What is particularly likely to raise controversy is that the manifesto, adopted at the conference, puts Hindutva (RSS) with such far-right bodies like “the Islamic State (formerly ISIS), the Saudi regime, the Christian-Right in the US and Europe, Bodu Bala Sena in Sri Lanka, Haredim in Israel, AQMI and MUJAO in Mali, Boko Haram in Nigeria, the Taliban in Afghanistan and Pakistan to the Islamic Republic of Iran and the Islamic Salvation Front in Algeria”. It says, “These are some of the most prominent examples of the far-right movements cropping up across the globe.”

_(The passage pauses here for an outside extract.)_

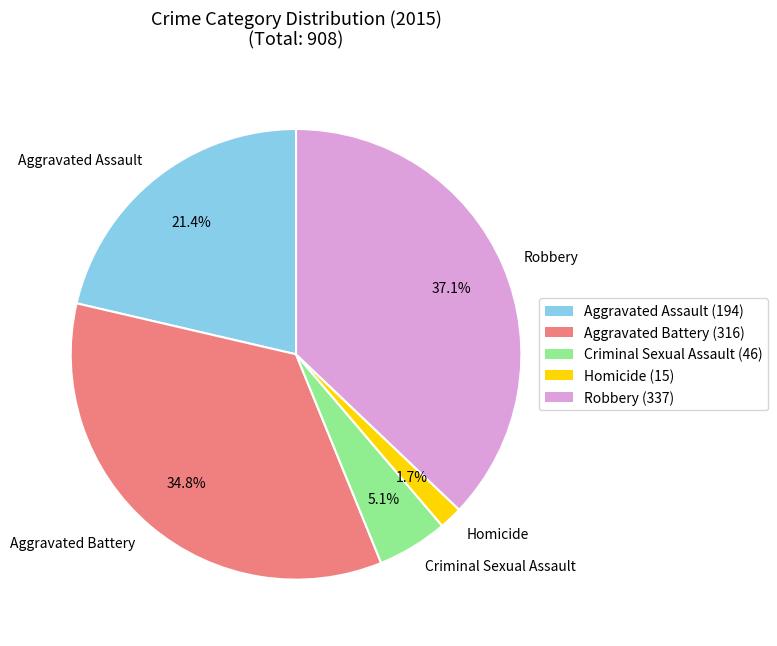

True or false: Criminal Sexual Assault accounts for 5% of the total.

True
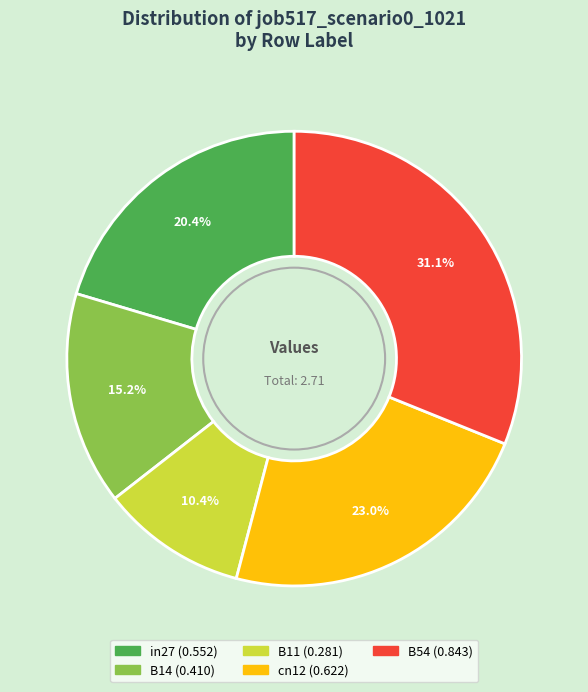

Between cn12 and B11, which is larger?

cn12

Calling on people everywhere to form a International Front for Secularism and strengthen a human alternative to the religious-right, those who participated included Bangladeshi-born writer Taslima Nasrin, who has just been allowed to continue living in India, Indian labour historian Dilip Simeon, Southall Black Sisters director Pragna Patel, philosopher AC Grayling, Aliyah Saleem who spent six years in an Islamic school in Britain, prominent French writer Caroline Fourest, Pakistani-born human rights activist Kiran Opal; Iranian writer-journalist and documentary filmmaker Lila Ghobady, and others.
The manifesto says that in the worldview of these far-right organizations, “universalism, secularism and citizenship rights have been abandoned and segregation of societies and ‘communities’ based on ethnicity, religion and culture have become the norm.” It adds, “For many decades now, people in the Middle East, North Africa, South Asia and the diaspora have been the first victims but also on the frontlines of resistance against the religious-right (whether religious states, organisations and movements) and in defence of secularism and universal rights, often at great risk to their lives”.

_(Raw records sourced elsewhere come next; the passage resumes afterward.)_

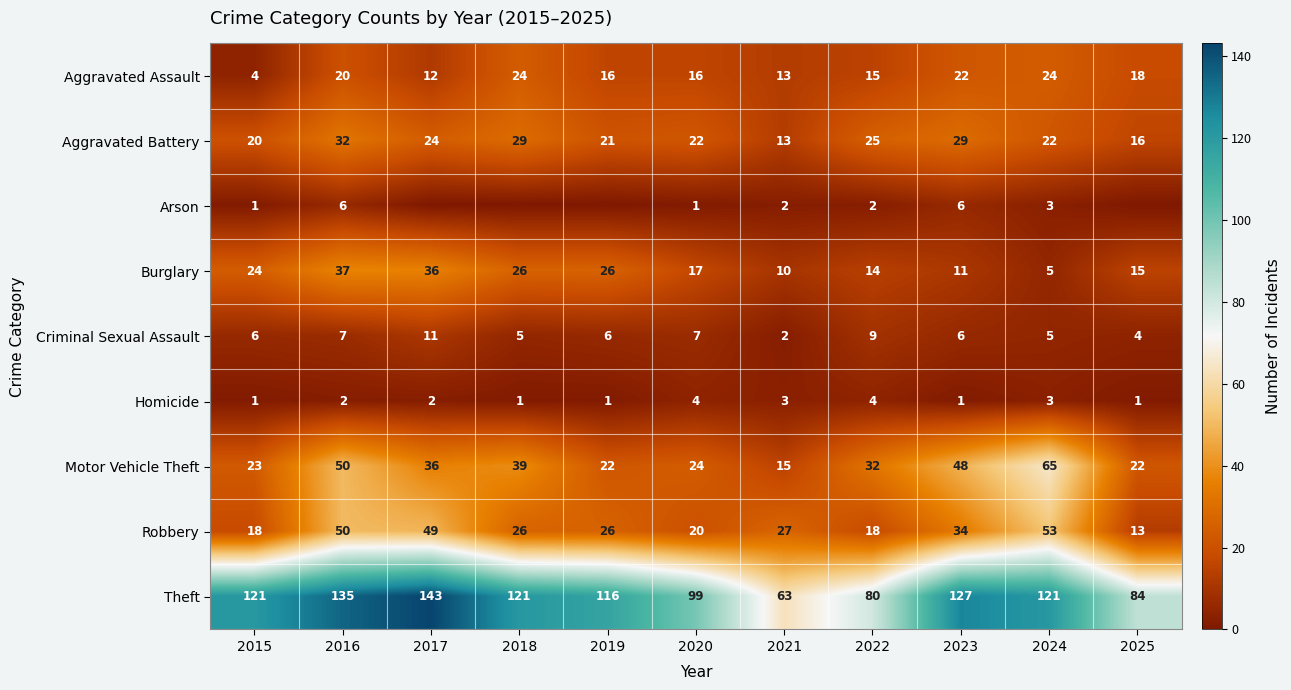

What is the difference between the Aggravated Assault values at 2024 and 2020?

8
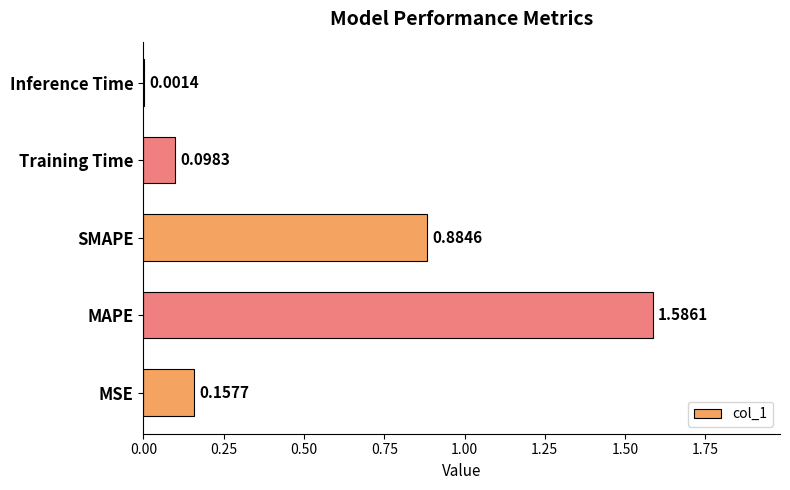

Are the bars horizontal?

Yes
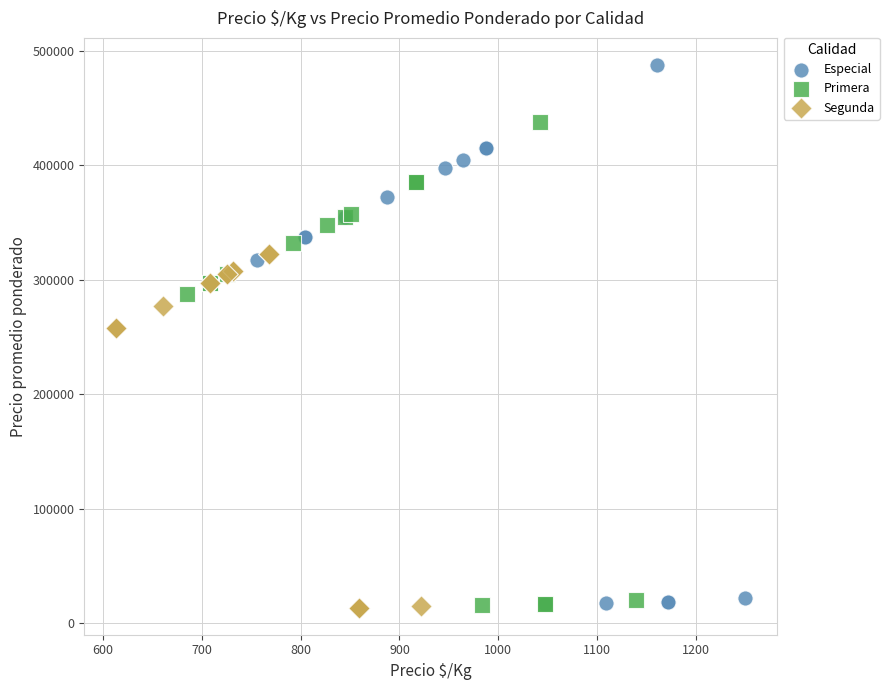

Which series has the largest Y range (max minus min)?

Especial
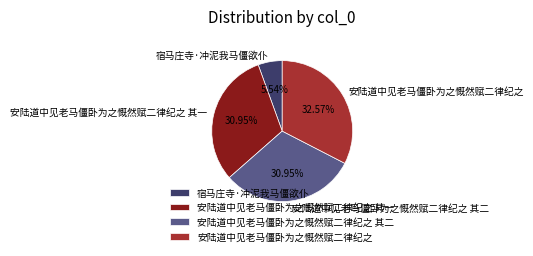

Do 宿马庄寺·冲泥我马僵欲仆 and 安陆道中见老马僵卧为之慨然赋二律纪之 其一 together represent more than half of the pie?

No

Underling that belief religion should be “a private affair”, the manifesto indirectly favours the proponents of common civic code in India when it wants the “abolition of religious laws in the family, civil and criminal codes”, adding, there should be “an end to discrimination against and persecution of LGBT, religious minorities, women, freethinkers, ex-Muslims, and others.”
A statement issued by the conference organizers said, “A broad coalition of secularists, including believers, free-thinkers, agnostics and atheists assembled from the Middle East, North Africa, South Asia and the diaspora at the unprecedented and historic gathering to discuss resistance against the repression and violence of ISIS and other manifestations of the religious-right, including in Afghanistan, Algeria, Bangladesh, India, Iran, Israel, Libya, Pakistan, Sri Lanka, Sudan, Turkey, Tunisia and Yemen. They also discussed the urgent need to defend secularism, universal values and citizenship rights.”

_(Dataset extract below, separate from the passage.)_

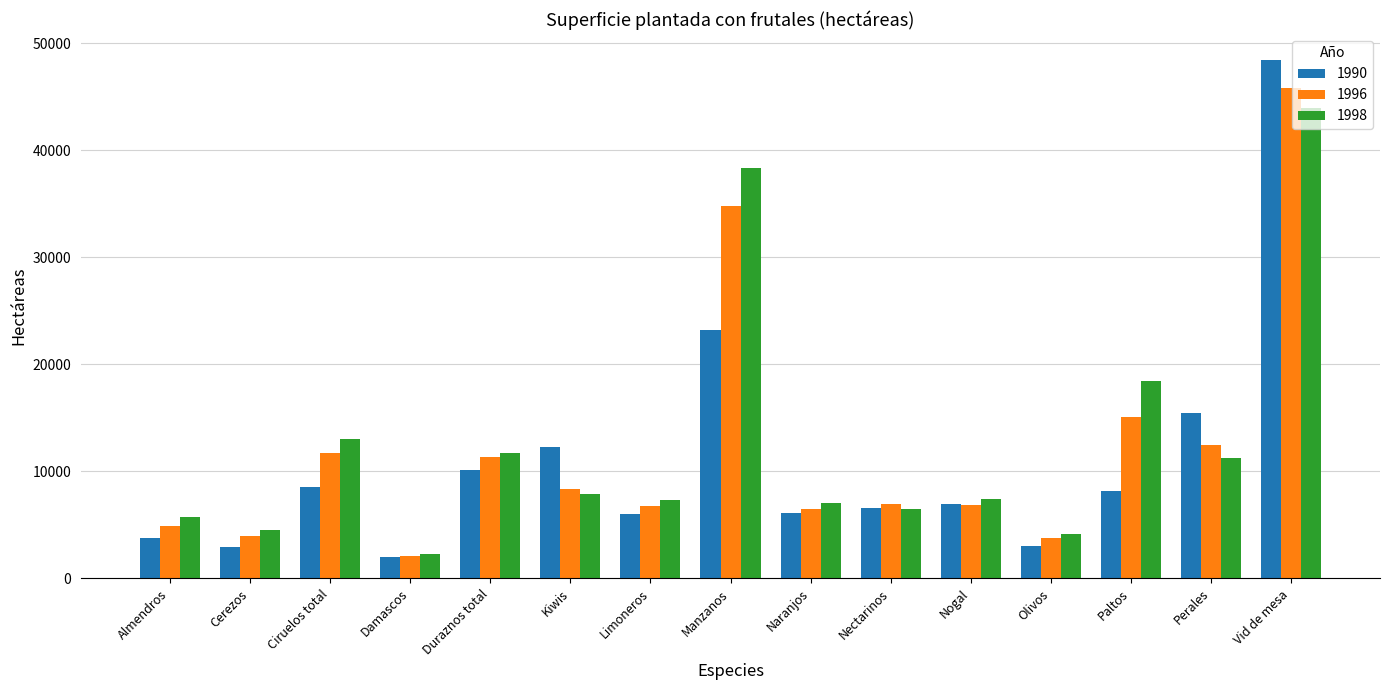

Which series changed the most between Cerezos and Duraznos total?

1996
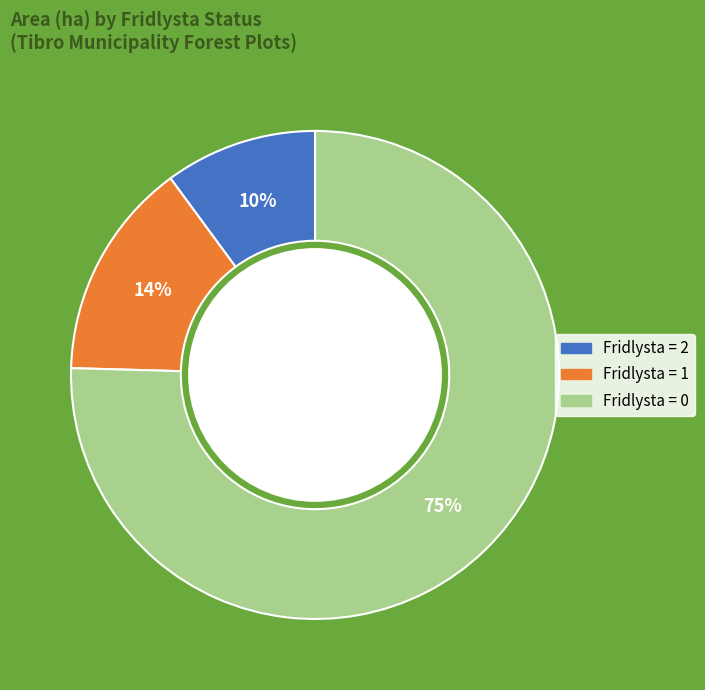

How many segments does this pie chart have?

3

The conference was convened by Algerian sociologist Marieme Helie Lucas and Iranian-born campaigner Maryam Namazie, adopted the Manifesto for Secularism, highlighting “the voices of the many persecuted and exiled, the long standing resistance against the religious-right and the depth and strength of the demand for secularism all over the world despite grave risks. It also set the stage for the development of a broad international front for secularism to challenge the religious-right, racism and all forms of bigotry”.